The application has been installed as a systemd service. In the infra
directory, there's an ansible script to install it as a systemd service named "cloudservice". There's also terraform to launch an EC2 instance with the systemd service named "app".
The application was packages as a docker image. So the update process is 2 commands:
- sudo docker pull sweeneyb/stomp
- sudo systemctl restart cloudservice
- Change the tag in the user-data in
infra/tf-aws/main.tf
and re-apply the terraform. This will create a new instance with the updated code.
I wanted to show a basic framework that was capable of 2 way, asynchronous communication from the client to the server. I also wanted to show how components written in different langauges (java and javascript) can interact. Finally, I wanted to the backend to be easy to manage. Docker + a systemd service seemed like the easiest management after using ansible to get everything ready.
The frontend is written in Vue, but is very basic. Most of it came from https://stackoverflow.com/questions/46818674/spring-stomp-websockets-with-vue-js?rq=1, with some modification to show I can get around. Frontend is definitely my weakest area, so I spent just enough time getting things running. In the future, I'd like to use the Vue router to add new games and the room subscriptions to run multiple instances of games.
The backend is java 8+, but would I think I would have preferred Kotlin. I pulled most of the websocket interaction code from https://spring.io/guides/gs/messaging-stomp-websocket/, but added a few things. There's a REST endpoint that will add a message that isn't coming through the websocket. There's also some abstraction of game creation to demonstrate how multiple game types could be supported. The "games" are event based, which should support a lot of different gameplay flows. The games are also abstracted behind a service, which could easily be moved to a database or redis. Future work is to actually implement game rules and let the frontend create instances of those game flows.
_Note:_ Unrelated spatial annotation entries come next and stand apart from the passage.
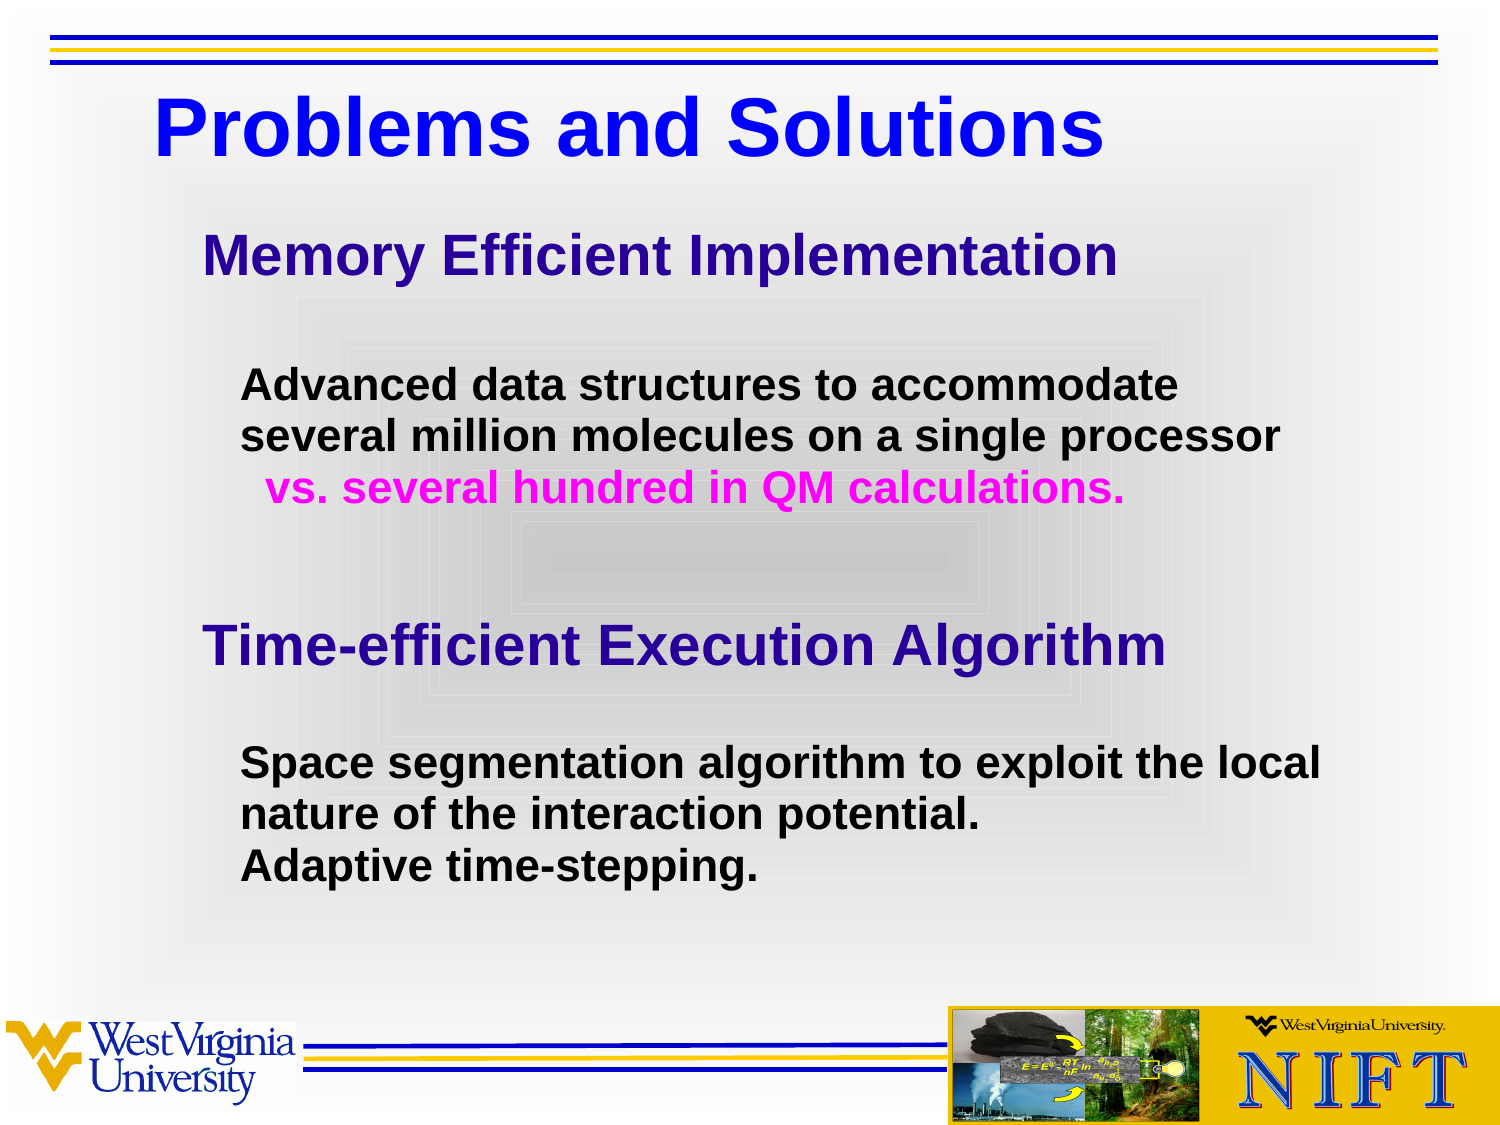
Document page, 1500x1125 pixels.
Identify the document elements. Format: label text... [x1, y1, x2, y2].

text_box Space segmentation algorithm to exploit the local nature of the interaction potential. Adaptive time-stepping. [225, 729, 1336, 965]
text_box Time-efficient Execution Algorithm [187, 605, 1388, 721]
picture [948, 1006, 1500, 1125]
text_box Advanced data structures to accommodate several million molecules on a single processor vs. several hundred in QM calculations. [225, 351, 1296, 587]
text_box Problems and Solutions [139, 74, 1230, 187]
text_box Memory Efficient Implementation [187, 215, 1388, 324]
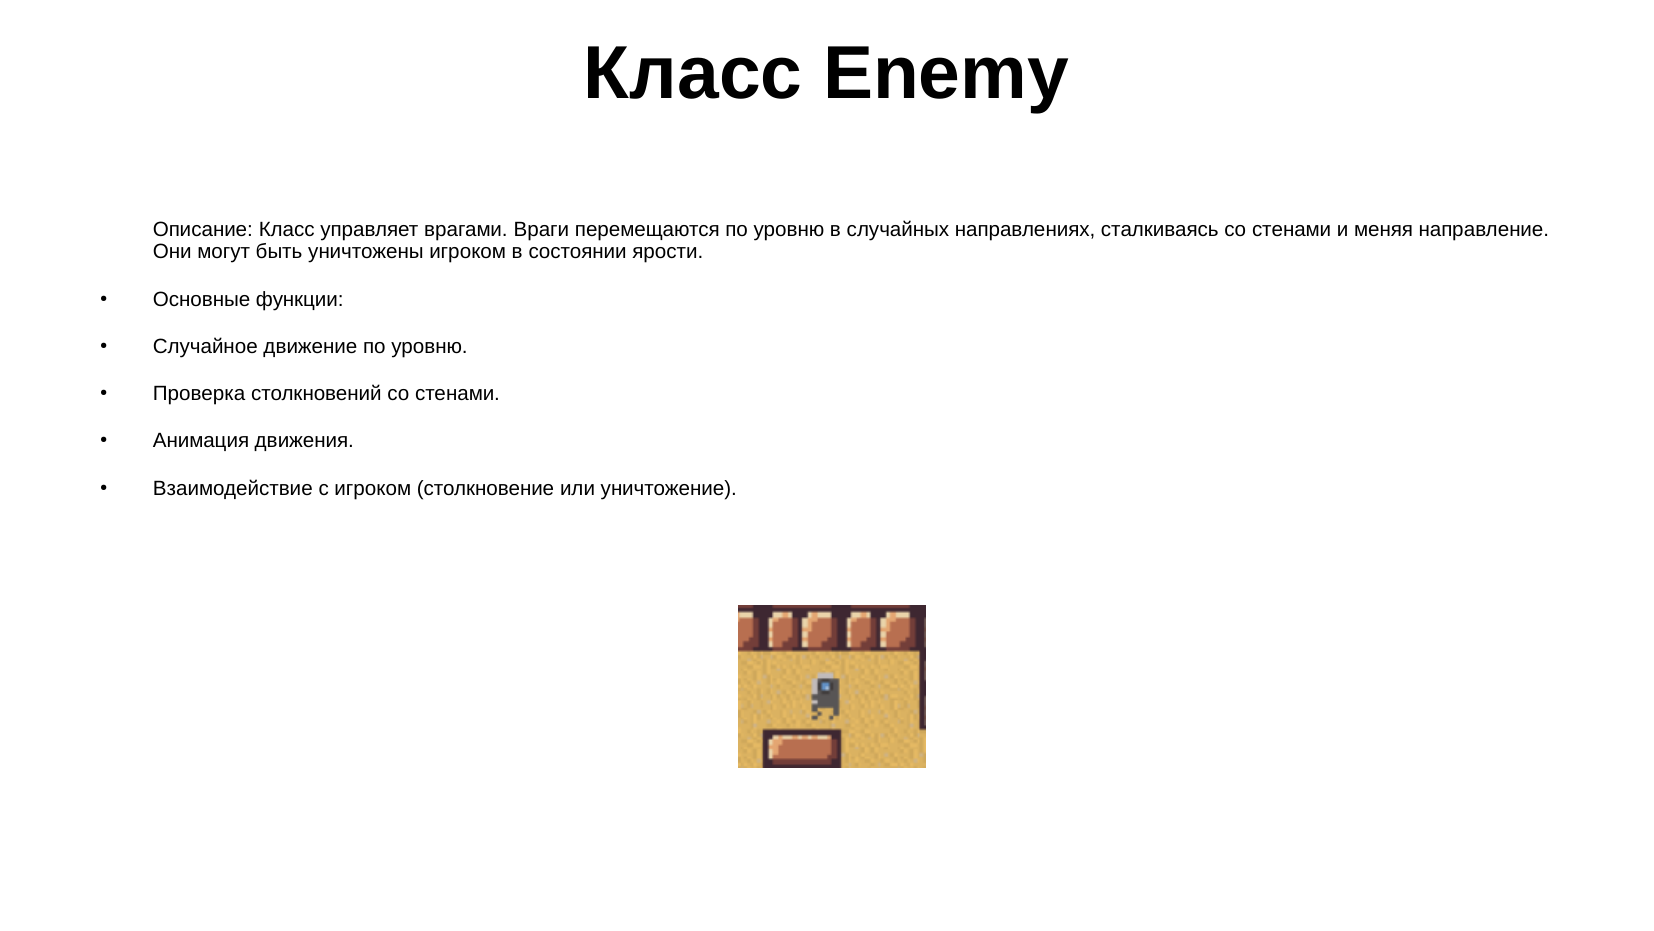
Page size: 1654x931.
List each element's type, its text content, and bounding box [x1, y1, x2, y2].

list Описание: Класс управляет врагами. Враги перемещаются по уровню в случайных направлениях, сталкиваясь со стенами и меняя направление. Они могут быть уничтожены игроком в состоянии ярости. Основные функции: Случайное движение по уровню. Проверка столкновений со стенами. Анимация движения. Взаимодействие с игроком (столкновение или уничтожение). [82, 217, 1571, 502]
title Класс Enemy [82, 30, 1571, 199]
picture [738, 605, 926, 768]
This project isn't big enough for CI/CD, but I do have some helper scripts. See fullBuild.sh. I've also included terraform to create a project & vm in GCP to be used as a dev envionment.
Docker was the obvious packaging, as it makes it easy to run anywhere. If you have an existing cloud instance, there's just enough ansible to get docker installed & a systemd unit file installed. If you want to deploy into a new instance, see the tf-aws folder in infra.